The selection of the class should be independent of its order in the reference data.
The following code at inner_procedure.r#L249
index <- which.max(dif[2,])
Will pick the first class which has the maximum value. That means the order in which the classes are define in the reference data will dictate which class is selected. We have printed the values for each run and we have seen the following:
[1] "The difference between classes:"
[1] "Deciduous_trees was 0.375"
[1] "Bare_ground was 0.3"
[1] "Xeric_grass was 0.3"
[1] "Fesh_meadow was 0.357142857142857"
[1] "Heather_mature was 0.375"
[1] "Heather_pioneer was 0.409090909090909"
[1] "Heather_scrubby was 0.409090909090909"
As we can see Heather_pioneer
will be selected, but if in the reference data the order was different Heather_scrubby
would be the one selected. We think in case there is more than one class with the max value, then the user should re-sample. Would that be correct?

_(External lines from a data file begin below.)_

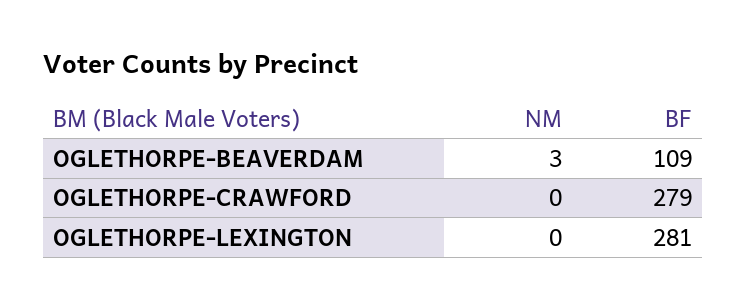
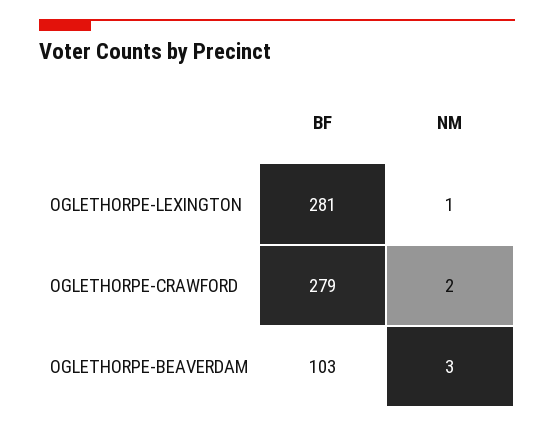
  {
    "NM": {
      "OGLETHORPE-BEAVERDAM": 3,
-     "OGLETHORPE-CRAWFORD": 0,
+     "OGLETHORPE-CRAWFORD": 2,
-     "OGLETHORPE-LEXINGTON": 0
+     "OGLETHORPE-LEXINGTON": 1
    },
    "BF": {
-     "OGLETHORPE-BEAVERDAM": 109,
+     "OGLETHORPE-BEAVERDAM": 103,
      "OGLETHORPE-CRAWFORD": 279,
      "OGLETHORPE-LEXINGTON": 281
    }
  }

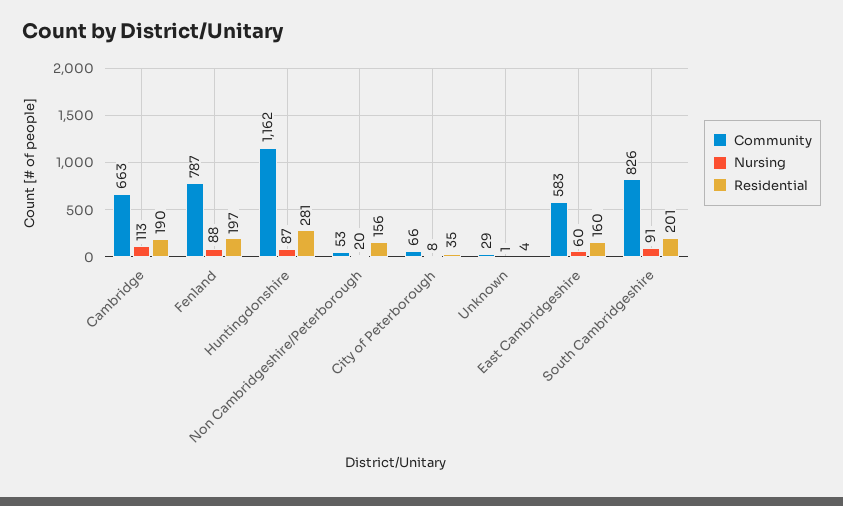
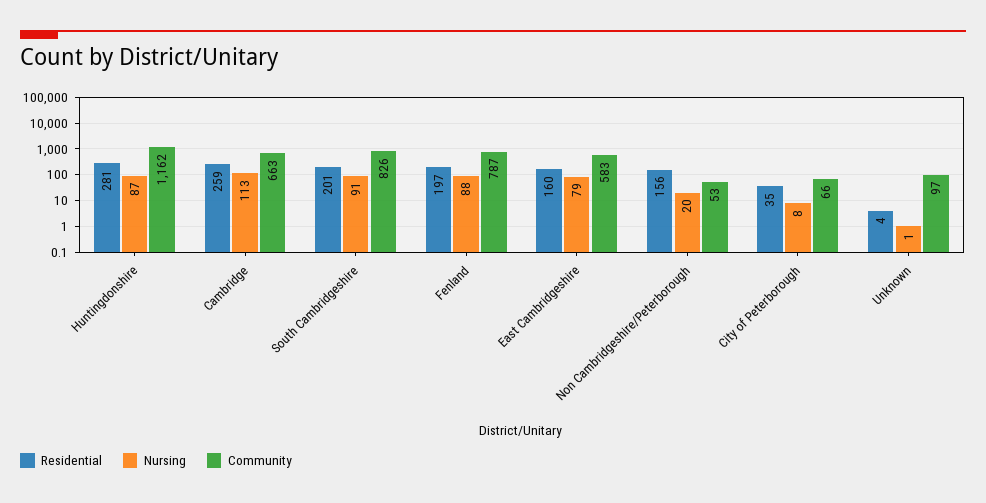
  {
    "Community": {
      "Cambridge": 663,
      "Fenland": 787,
      "Huntingdonshire": 1162,
      "Non Cambridgeshire/Peterborough": 53,
      "City of Peterborough": 66,
-     "Unknown": 29,
+     "Unknown": 97,
      "East Cambridgeshire": 583,
      "South Cambridgeshire": 826
    },
    "Nursing": {
      "Cambridge": 113,
      "Fenland": 88,
      "Huntingdonshire": 87,
      "Non Cambridgeshire/Peterborough": 20,
      "City of Peterborough": 8,
      "Unknown": 1,
-     "East Cambridgeshire": 60,
+     "East Cambridgeshire": 79,
      "South Cambridgeshire": 91
    },
    "Residential": {
-     "Cambridge": 190,
+     "Cambridge": 259,
      "Fenland": 197,
      "Huntingdonshire": 281,
      "Non Cambridgeshire/Peterborough": 156,
      "City of Peterborough": 35,
      "Unknown": 4,
      "East Cambridgeshire": 160,
      "South Cambridgeshire": 201
    }
  }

Related to this we still have few questions:
-
We would like to understand what these value mean? Is it a percentage?
-
In some cases the decision is done at the 5 decimal digit. It also happens that this values are all below
0.4
and we have never seen them above0.5
. We wonder if the information above should not be shared with the user to assist the user in deciding either to accept the class selection or do a re-sample? This question depends on the meaning of the values, which is question 1.